**RECORDS TO PROCESS:**
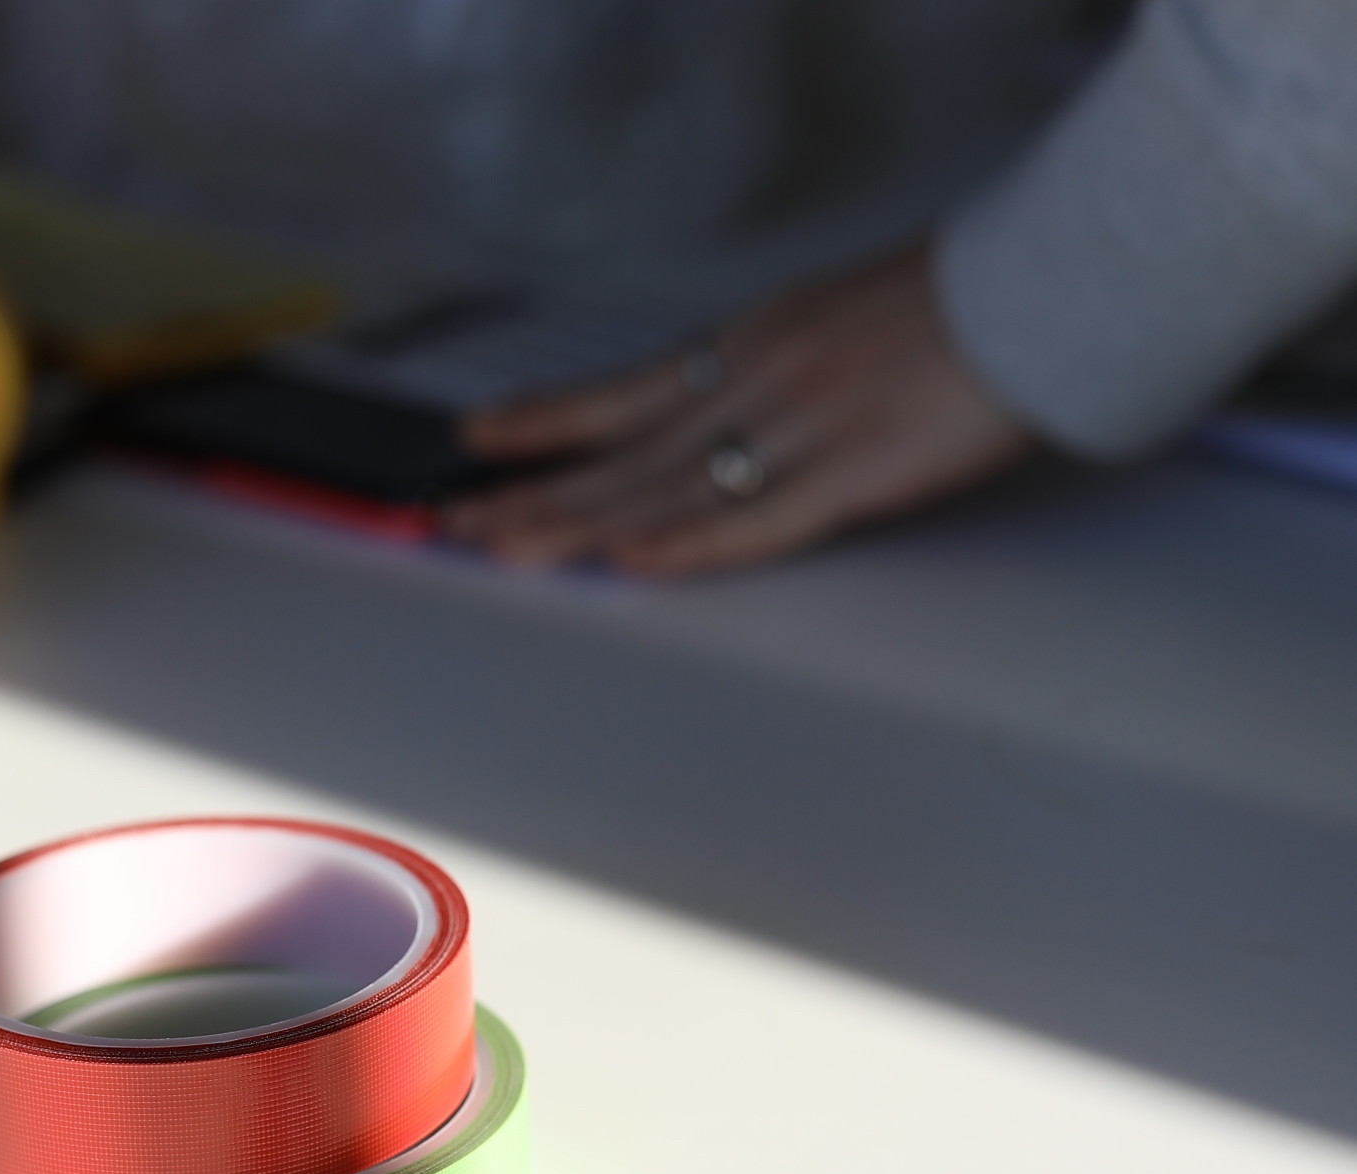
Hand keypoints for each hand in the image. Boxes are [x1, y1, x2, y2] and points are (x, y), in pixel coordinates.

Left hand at [443, 244, 1034, 577]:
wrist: (1042, 289)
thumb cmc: (949, 310)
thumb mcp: (832, 323)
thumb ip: (769, 373)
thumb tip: (723, 421)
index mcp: (752, 348)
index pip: (624, 394)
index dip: (547, 420)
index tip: (482, 439)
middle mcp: (756, 384)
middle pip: (622, 453)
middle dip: (534, 490)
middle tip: (454, 519)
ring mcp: (802, 430)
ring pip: (668, 489)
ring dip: (581, 523)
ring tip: (503, 547)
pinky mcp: (857, 475)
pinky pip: (761, 520)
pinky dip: (694, 542)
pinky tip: (633, 559)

**WHAT YOU SHOULD DO:**
Leaving aside the pictures, copy the listing above exactly.

**REPLY:**
Hand keypoints for each hand in the image. Boxes are [x1, y1, x2, y2] and points are (x, y), in pixel coordinates.

Left hand at [443, 244, 1034, 577]:
wrist: (1042, 289)
thumb cmc: (949, 310)
thumb mcp: (832, 323)
thumb ip: (769, 373)
thumb tip: (723, 421)
index mcp: (752, 348)
index pip: (624, 394)
index dip: (547, 420)
index tip: (482, 439)
middle mcp: (756, 384)
middle pip: (622, 453)
middle dip: (534, 490)
middle tip: (454, 519)
ring mcp: (802, 430)
ring pip: (668, 489)
ring dip: (581, 523)
ring tip: (503, 547)
pinky mcp: (857, 475)
pinky pip: (761, 520)
pinky dip: (694, 542)
pinky tip: (633, 559)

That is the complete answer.